▶ _Exercise_:
Print the listing as it stands, omitting all images.

▶ _Data shown_:
------------------------------

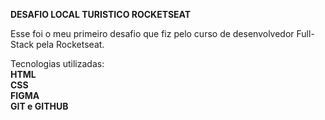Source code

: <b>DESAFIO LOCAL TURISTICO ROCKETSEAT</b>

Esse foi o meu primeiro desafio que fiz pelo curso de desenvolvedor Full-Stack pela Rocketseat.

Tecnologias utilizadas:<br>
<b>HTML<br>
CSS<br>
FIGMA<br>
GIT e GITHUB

------------------------------

▶ _Solution_:
Source code

: <b>DESAFIO LOCAL TURISTICO ROCKETSEAT</b>

Esse foi o meu primeiro desafio que fiz pelo curso de desenvolvedor Full-Stack pela Rocketseat.

Tecnologias utilizadas:<br>
<b>HTML<br>
CSS<br>
FIGMA<br>
GIT e GITHUB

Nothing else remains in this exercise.